WHAT NEEDS TO BE DONE
Render the data below as a numbered list without blank lines, beginning at its first line and stopping after the line that contains "15: (910, 84)". Omit the picture lines.

[Point tracking data]
|---|

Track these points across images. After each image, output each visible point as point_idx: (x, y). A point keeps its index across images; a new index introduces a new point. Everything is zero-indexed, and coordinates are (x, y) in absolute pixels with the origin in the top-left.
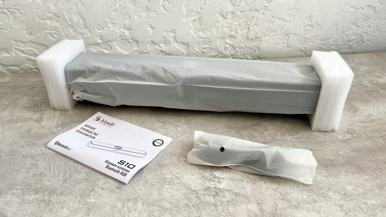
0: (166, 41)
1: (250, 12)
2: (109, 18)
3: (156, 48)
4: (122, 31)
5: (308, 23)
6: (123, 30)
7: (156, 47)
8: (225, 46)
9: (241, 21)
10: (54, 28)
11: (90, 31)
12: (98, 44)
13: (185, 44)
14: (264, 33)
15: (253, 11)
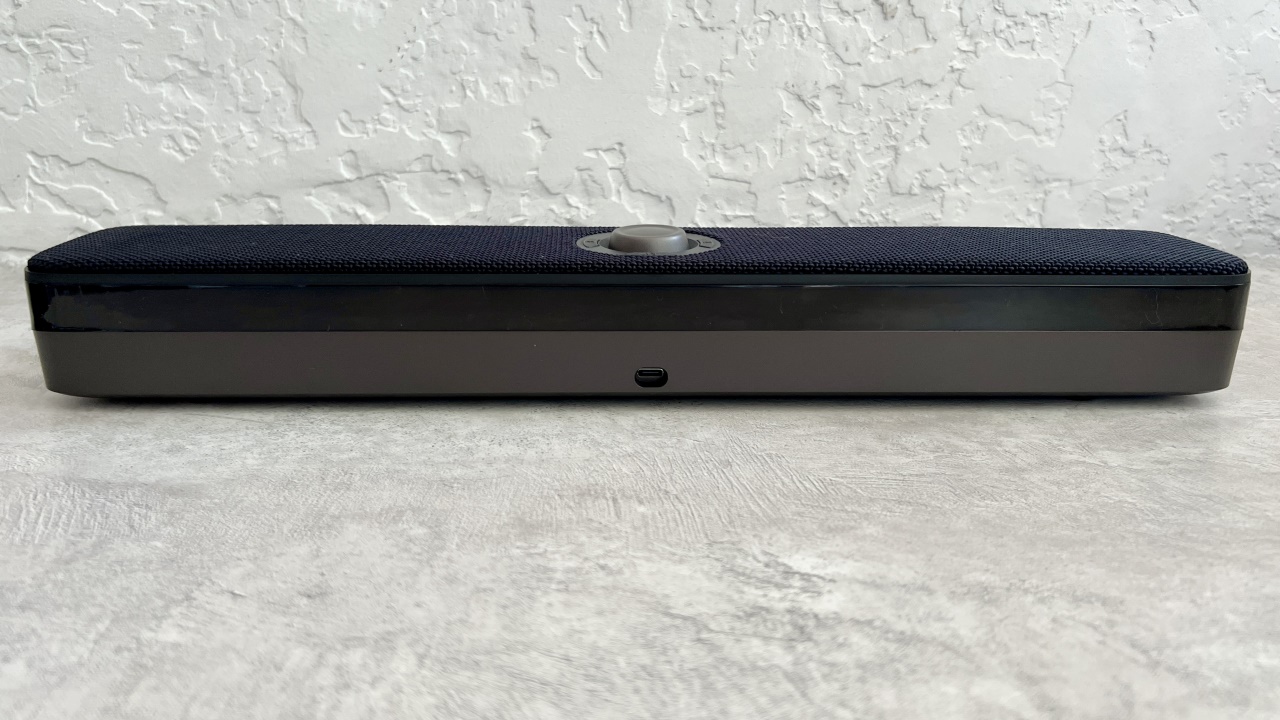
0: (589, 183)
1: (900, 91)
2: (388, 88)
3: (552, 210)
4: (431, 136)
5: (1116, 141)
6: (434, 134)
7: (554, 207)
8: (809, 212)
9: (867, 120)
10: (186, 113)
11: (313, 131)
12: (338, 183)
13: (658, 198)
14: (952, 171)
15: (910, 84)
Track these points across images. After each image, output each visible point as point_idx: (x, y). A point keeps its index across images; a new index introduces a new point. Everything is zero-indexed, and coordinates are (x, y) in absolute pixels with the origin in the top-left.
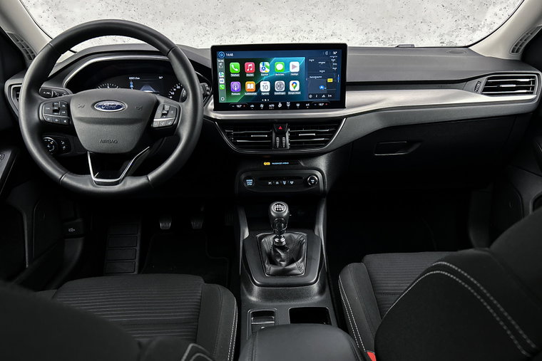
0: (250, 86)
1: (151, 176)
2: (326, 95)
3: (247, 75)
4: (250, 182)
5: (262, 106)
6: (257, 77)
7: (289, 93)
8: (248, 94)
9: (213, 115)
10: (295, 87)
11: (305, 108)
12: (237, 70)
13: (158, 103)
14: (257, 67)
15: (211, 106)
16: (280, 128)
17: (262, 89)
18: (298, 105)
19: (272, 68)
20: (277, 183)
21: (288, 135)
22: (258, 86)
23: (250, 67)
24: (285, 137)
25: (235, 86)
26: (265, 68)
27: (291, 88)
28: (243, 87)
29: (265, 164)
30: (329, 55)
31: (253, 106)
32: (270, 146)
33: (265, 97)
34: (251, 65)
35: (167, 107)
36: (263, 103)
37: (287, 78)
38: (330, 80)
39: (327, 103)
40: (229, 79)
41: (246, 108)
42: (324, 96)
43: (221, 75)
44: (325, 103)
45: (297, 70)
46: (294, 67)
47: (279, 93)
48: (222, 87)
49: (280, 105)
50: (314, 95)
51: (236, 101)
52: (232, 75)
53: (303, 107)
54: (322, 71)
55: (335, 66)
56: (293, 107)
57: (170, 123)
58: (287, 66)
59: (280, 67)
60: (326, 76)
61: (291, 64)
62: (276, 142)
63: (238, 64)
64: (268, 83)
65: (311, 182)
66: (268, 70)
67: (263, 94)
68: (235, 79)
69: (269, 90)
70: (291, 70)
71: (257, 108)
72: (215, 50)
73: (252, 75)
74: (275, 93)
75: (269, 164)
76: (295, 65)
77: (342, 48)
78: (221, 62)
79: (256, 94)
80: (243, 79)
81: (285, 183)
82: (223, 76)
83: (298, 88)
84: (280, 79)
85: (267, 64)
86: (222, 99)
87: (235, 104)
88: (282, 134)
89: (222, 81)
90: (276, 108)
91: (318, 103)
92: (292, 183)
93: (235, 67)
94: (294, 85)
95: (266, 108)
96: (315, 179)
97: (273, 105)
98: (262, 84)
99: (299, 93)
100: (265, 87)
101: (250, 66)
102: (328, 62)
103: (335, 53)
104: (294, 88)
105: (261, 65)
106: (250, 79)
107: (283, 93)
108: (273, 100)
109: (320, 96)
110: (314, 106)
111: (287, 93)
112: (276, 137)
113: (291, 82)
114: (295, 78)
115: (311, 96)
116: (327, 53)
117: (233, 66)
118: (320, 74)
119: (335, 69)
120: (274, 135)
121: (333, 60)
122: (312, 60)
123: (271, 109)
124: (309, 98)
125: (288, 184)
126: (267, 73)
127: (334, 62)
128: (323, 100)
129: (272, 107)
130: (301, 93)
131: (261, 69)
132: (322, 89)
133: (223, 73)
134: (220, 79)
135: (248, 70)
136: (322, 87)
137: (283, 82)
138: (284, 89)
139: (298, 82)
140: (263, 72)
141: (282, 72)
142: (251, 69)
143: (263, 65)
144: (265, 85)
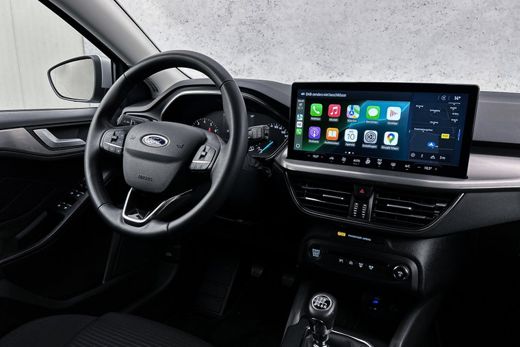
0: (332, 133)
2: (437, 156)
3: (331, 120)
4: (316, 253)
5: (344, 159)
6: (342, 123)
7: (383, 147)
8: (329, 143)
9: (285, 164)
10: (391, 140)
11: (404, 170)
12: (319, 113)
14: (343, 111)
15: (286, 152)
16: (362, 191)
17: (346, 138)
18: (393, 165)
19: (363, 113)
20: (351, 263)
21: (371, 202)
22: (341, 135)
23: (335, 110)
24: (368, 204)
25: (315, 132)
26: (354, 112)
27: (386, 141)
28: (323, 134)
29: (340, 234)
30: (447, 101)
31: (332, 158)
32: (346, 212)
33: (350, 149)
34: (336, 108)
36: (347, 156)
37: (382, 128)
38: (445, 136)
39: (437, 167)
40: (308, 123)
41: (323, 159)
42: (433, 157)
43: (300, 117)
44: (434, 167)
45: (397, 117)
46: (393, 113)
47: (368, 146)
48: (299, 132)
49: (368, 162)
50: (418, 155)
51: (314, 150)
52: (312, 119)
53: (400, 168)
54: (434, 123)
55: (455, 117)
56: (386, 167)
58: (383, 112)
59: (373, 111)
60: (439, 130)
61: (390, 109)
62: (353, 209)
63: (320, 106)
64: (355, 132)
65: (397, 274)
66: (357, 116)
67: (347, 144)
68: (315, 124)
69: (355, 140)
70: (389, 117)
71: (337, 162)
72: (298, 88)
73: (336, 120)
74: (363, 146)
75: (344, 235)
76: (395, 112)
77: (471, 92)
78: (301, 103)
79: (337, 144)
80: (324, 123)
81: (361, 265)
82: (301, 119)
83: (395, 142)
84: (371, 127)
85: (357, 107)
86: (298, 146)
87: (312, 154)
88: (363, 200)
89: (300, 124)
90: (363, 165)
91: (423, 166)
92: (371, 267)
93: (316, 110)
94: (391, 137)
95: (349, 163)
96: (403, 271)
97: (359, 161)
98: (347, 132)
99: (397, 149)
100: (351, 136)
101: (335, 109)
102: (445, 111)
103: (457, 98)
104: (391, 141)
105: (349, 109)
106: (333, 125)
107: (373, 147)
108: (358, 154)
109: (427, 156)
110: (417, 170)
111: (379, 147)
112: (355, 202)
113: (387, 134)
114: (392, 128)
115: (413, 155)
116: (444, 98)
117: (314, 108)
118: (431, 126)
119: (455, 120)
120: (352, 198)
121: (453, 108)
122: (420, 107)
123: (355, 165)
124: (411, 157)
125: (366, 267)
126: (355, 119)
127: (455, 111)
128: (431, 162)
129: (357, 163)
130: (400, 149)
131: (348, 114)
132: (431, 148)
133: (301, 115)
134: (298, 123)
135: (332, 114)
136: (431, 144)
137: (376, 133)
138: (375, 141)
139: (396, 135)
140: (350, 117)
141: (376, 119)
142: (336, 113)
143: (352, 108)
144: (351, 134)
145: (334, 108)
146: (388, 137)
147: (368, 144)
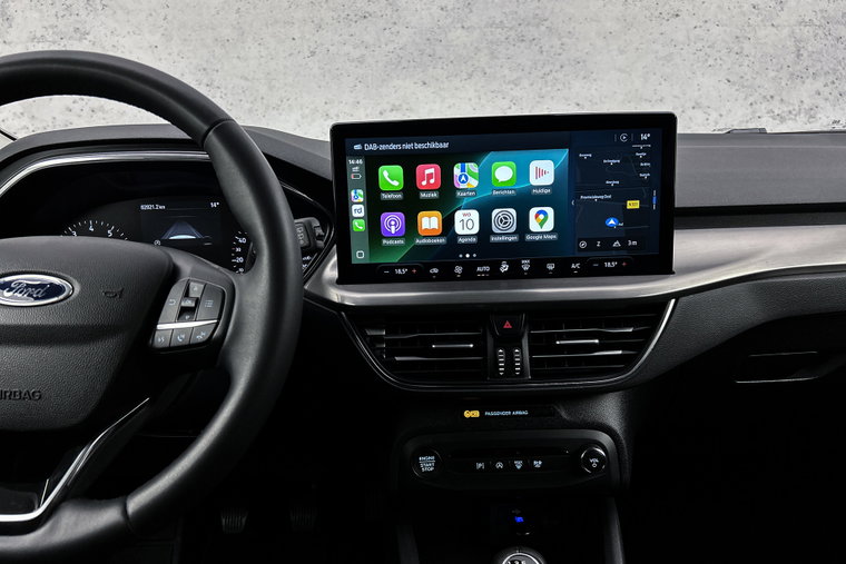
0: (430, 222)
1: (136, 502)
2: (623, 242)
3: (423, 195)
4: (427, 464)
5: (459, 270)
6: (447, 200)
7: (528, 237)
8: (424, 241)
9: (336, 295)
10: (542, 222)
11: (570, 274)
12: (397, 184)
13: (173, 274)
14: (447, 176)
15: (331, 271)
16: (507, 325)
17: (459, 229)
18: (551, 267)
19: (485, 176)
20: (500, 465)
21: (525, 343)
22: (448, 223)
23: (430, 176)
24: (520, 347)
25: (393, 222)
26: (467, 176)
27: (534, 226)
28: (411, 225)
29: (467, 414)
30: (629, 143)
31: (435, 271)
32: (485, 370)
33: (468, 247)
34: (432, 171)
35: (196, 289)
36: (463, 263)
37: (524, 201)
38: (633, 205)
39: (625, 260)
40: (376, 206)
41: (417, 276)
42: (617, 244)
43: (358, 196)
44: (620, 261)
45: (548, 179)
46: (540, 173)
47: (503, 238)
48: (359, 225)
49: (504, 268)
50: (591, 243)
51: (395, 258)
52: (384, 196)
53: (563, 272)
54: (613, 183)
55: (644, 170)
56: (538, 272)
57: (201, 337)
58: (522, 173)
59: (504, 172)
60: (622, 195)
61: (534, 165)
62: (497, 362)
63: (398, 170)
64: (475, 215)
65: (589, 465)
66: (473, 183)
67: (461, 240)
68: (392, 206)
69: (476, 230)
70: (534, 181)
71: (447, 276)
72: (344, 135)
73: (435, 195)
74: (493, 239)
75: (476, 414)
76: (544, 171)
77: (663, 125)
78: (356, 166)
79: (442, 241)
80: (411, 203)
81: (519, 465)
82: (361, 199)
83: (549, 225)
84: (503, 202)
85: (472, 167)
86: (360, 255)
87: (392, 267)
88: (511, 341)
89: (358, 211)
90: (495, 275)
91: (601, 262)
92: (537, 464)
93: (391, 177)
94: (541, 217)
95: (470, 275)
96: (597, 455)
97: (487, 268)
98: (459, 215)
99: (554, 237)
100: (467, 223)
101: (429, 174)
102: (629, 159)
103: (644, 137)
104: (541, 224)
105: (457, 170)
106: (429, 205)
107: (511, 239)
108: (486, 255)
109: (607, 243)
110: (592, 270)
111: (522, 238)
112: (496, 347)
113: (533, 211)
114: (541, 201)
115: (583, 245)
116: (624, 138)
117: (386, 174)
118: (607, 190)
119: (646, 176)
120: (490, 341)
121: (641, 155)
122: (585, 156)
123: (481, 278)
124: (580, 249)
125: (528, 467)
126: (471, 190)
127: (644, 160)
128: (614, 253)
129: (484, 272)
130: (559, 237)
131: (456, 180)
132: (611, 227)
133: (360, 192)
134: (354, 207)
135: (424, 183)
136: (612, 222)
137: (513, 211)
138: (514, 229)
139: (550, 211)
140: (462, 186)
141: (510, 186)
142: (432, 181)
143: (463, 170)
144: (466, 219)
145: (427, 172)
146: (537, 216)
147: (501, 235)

|---|

TASK SOLUTION
1. Track these points across images. After each image, output each visible point as point_idx: (x, y). A point keeps its index across images; a new index introduces a new point. Everything is zero-indexed, and coordinates are (x, y) in absolute pixels with the origin in the top-left.
2. 0: (166, 41)
3. 1: (250, 12)
4. 2: (109, 18)
5. 3: (156, 48)
6. 4: (122, 31)
7. 5: (308, 23)
8. 6: (123, 30)
9. 7: (156, 47)
10. 8: (225, 46)
11. 9: (241, 21)
12. 10: (54, 28)
13. 11: (90, 31)
14. 12: (98, 44)
15. 13: (185, 44)
16. 14: (264, 33)
17. 15: (253, 11)
18. 0: (589, 183)
19. 1: (900, 91)
20. 2: (388, 88)
21. 3: (552, 210)
22. 4: (431, 136)
23. 5: (1116, 141)
24. 6: (434, 134)
25. 7: (554, 207)
26. 8: (809, 212)
27. 9: (867, 120)
28. 10: (186, 113)
29. 11: (313, 131)
30. 12: (338, 183)
31. 13: (658, 198)
32. 14: (952, 171)
33. 15: (910, 84)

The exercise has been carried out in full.